◆ WORK REQUEST ◆
Report each line of the material below where the word "regulacja" can be found.
(EXCERPTED DATA)
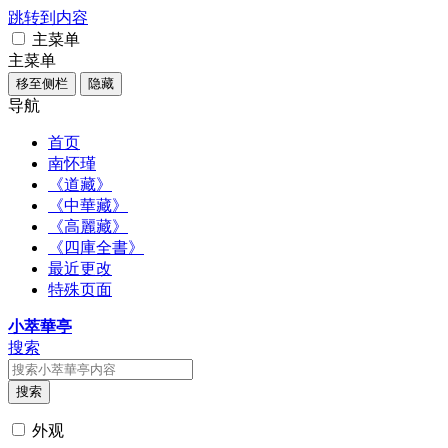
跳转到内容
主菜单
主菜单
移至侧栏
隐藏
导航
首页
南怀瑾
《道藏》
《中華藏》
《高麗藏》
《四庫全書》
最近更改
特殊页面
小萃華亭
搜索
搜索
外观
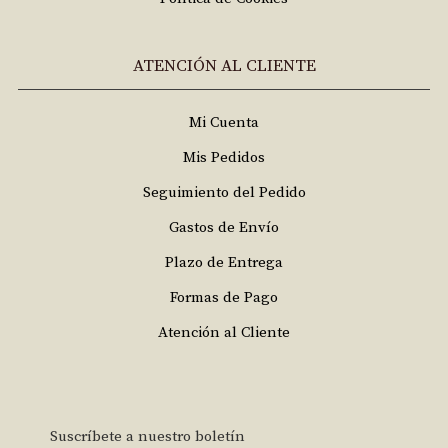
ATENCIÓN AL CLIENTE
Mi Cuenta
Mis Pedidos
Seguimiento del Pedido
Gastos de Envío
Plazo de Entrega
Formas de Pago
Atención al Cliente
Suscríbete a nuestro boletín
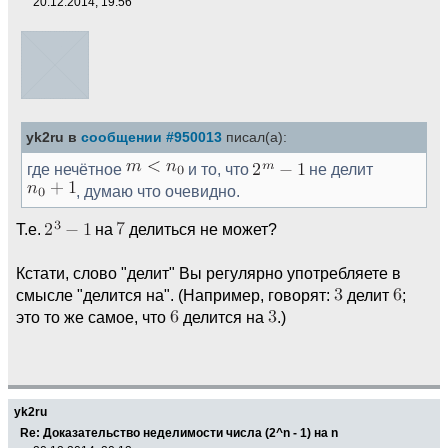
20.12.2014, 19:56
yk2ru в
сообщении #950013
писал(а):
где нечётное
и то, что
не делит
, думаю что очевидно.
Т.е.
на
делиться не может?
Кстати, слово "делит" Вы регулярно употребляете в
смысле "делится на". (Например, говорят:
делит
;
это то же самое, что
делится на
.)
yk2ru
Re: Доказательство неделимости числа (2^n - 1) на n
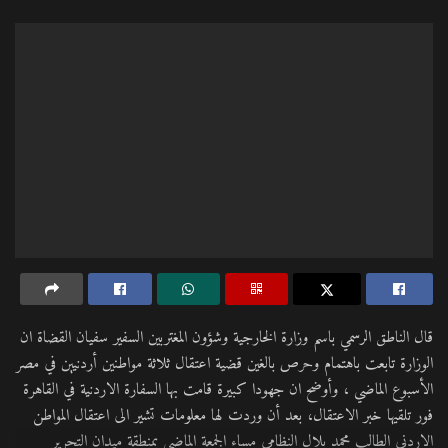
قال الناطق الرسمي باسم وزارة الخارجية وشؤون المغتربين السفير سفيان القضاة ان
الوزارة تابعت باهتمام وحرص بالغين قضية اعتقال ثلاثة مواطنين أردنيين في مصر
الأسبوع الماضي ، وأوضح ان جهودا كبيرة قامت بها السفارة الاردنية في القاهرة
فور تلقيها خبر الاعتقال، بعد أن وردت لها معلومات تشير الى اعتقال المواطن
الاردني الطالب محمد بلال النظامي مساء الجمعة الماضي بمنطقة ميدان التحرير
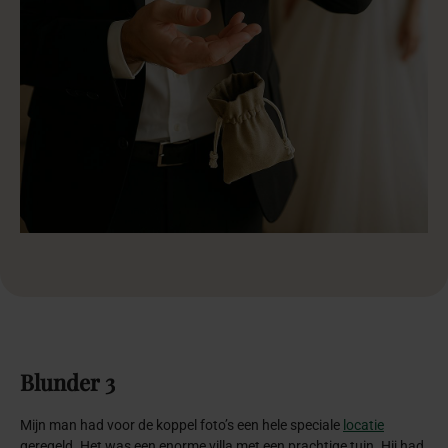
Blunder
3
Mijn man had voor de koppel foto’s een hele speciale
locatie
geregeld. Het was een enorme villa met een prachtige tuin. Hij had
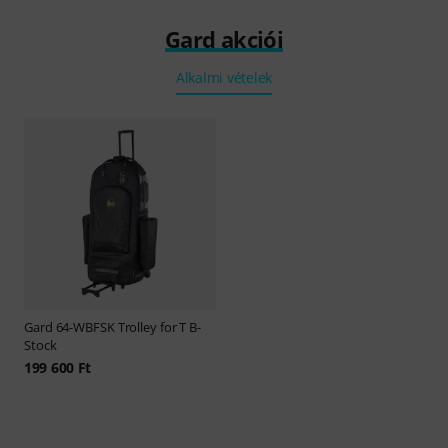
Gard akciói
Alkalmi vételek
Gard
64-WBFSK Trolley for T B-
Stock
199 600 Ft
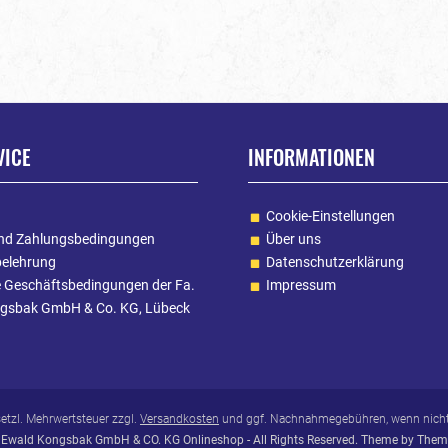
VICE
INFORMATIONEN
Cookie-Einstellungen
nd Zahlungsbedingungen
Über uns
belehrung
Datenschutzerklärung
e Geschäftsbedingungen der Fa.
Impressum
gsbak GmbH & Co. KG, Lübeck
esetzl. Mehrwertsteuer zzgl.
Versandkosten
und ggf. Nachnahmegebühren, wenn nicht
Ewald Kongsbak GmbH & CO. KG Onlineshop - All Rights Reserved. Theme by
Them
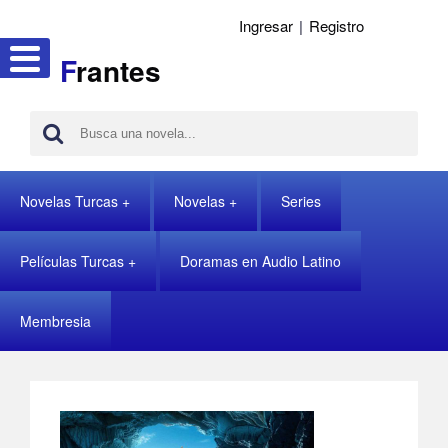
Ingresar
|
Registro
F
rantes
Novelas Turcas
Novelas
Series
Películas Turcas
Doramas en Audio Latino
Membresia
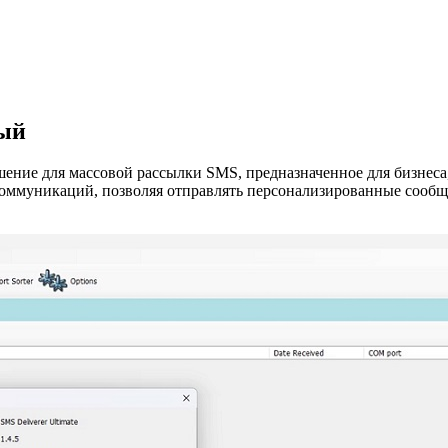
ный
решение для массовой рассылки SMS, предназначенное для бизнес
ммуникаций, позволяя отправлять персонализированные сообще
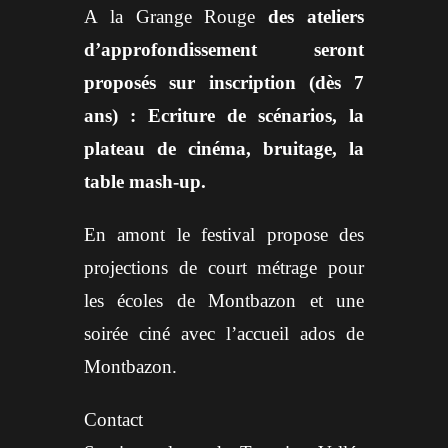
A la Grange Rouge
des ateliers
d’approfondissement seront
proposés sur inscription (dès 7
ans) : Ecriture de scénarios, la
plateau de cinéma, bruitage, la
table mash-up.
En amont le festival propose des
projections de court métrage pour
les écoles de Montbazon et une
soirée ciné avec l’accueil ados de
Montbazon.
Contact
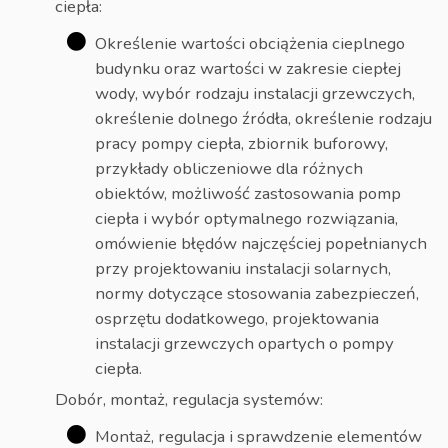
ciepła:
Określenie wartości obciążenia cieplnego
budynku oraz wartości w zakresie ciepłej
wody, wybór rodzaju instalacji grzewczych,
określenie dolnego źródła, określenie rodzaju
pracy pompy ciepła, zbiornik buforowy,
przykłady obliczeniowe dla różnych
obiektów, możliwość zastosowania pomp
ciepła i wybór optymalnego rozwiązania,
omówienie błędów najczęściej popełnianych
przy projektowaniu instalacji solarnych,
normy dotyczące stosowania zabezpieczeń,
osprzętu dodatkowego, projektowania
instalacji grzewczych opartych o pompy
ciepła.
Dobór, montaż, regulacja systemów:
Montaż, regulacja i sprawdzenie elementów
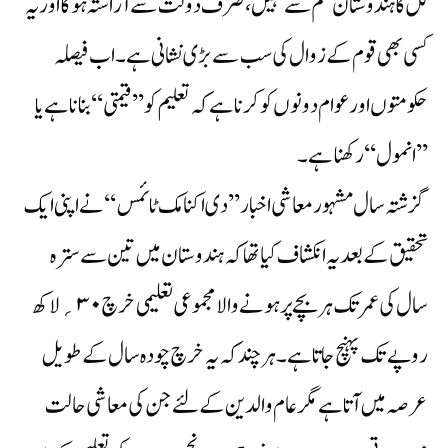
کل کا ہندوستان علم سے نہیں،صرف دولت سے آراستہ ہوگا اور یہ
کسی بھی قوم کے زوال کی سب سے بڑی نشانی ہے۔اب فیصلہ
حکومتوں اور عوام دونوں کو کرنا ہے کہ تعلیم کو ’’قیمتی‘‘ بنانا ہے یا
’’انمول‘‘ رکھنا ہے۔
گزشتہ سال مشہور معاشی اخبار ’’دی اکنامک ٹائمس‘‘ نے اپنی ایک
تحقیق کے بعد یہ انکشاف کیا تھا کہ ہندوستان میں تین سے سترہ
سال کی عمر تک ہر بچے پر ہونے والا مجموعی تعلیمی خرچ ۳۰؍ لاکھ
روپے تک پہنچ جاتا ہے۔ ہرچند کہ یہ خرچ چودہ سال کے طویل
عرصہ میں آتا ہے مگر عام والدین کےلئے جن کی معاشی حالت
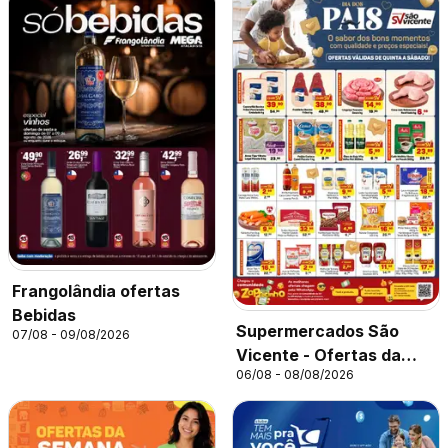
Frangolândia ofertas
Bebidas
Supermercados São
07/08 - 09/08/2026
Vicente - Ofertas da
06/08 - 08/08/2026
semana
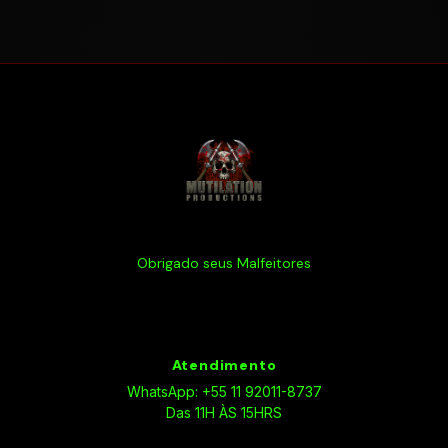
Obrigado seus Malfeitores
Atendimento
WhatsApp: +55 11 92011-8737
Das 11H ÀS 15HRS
(End EXCERPTED DATA)
(EXCERPTED DATA)
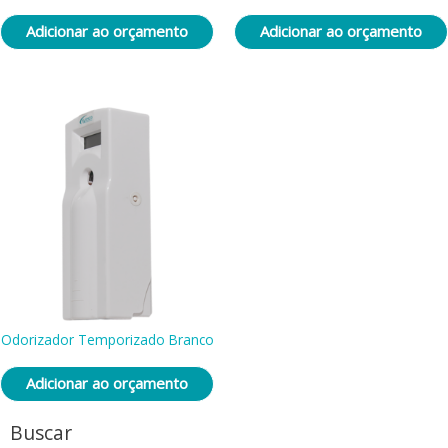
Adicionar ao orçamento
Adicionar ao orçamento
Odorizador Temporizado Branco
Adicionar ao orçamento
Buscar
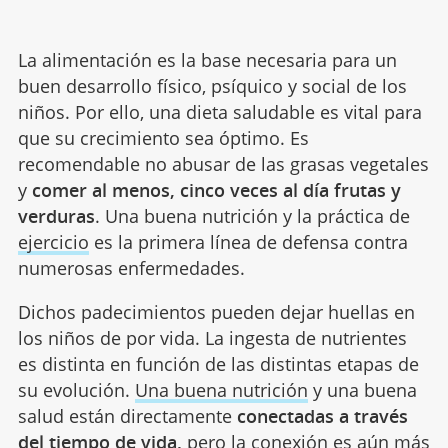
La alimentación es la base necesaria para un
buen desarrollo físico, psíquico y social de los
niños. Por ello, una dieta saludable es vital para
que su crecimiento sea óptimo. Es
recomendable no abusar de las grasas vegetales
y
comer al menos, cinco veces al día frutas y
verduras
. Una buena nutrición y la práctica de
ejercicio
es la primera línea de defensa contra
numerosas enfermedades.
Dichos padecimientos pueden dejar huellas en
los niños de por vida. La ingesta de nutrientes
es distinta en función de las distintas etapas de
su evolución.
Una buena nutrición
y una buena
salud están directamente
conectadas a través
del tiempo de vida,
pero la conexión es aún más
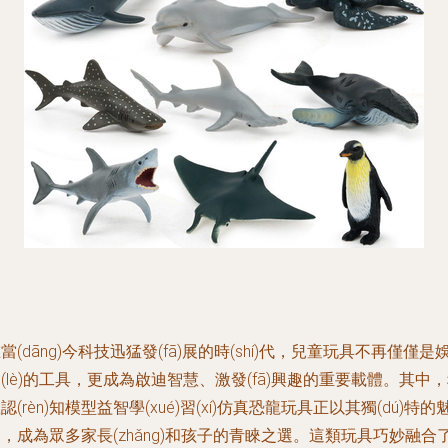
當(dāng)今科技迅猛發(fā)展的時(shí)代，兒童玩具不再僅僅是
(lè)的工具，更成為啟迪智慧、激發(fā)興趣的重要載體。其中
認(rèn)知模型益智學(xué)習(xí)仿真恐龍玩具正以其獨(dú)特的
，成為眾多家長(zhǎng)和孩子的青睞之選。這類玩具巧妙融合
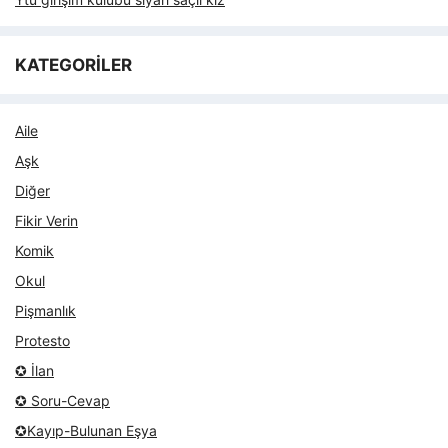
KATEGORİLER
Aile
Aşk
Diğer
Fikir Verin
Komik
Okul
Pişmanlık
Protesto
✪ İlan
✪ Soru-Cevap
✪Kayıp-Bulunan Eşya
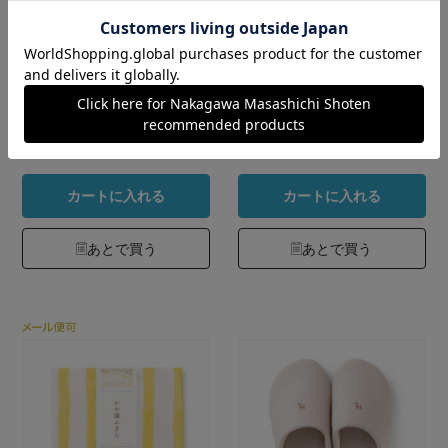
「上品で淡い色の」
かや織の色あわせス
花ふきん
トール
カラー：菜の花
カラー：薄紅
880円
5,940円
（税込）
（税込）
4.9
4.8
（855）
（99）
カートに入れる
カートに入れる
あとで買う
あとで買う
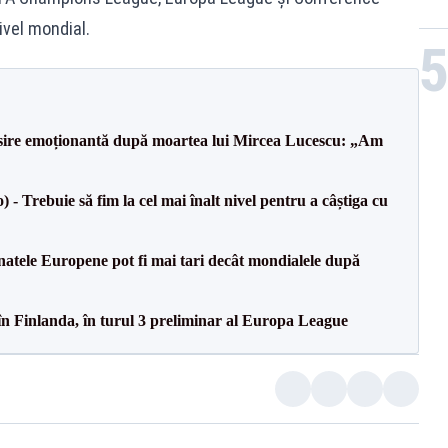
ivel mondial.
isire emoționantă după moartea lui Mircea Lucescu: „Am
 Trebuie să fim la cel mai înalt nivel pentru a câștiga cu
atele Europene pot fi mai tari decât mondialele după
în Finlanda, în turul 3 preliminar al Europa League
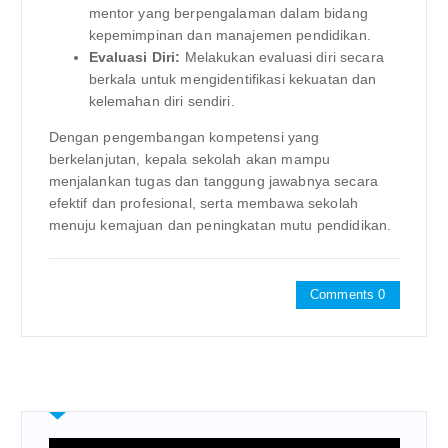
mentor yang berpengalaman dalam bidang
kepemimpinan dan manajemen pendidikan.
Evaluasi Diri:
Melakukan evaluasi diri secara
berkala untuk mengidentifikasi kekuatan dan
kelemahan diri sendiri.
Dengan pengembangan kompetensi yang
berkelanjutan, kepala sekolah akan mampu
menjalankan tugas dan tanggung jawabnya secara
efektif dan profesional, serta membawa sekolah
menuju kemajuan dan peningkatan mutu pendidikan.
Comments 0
(End EXCERPTED DATA)
(EXCERPTED DATA)
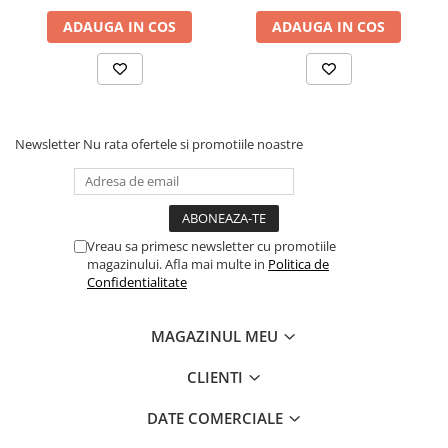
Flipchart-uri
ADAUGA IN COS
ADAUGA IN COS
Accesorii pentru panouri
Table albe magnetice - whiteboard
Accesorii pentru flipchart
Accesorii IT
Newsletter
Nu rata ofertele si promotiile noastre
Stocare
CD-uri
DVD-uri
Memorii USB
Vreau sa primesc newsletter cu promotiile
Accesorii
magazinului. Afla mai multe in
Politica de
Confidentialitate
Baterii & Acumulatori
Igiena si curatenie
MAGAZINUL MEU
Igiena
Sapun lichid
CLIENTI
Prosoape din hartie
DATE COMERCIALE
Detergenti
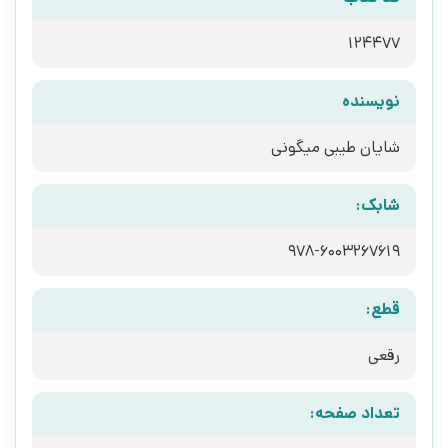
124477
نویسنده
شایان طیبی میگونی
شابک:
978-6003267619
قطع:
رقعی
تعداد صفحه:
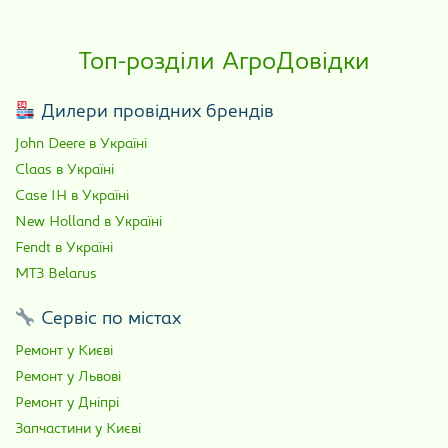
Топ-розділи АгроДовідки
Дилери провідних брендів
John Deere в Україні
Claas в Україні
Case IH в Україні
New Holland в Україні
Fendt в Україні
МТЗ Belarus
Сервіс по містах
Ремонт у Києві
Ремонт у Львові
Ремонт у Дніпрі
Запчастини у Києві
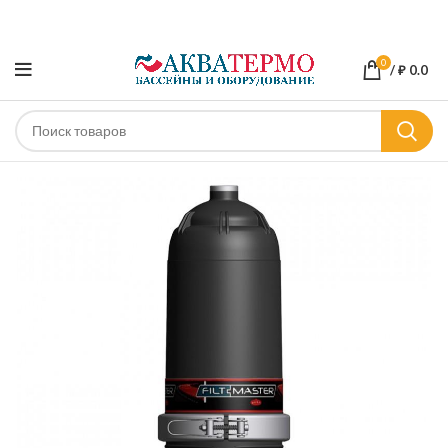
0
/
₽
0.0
(End EXCERPTED DATA)
◆ REPLY ◆
Dobór, montaż, regulacja systemów:
Montaż, regulacja i sprawdzenie elementów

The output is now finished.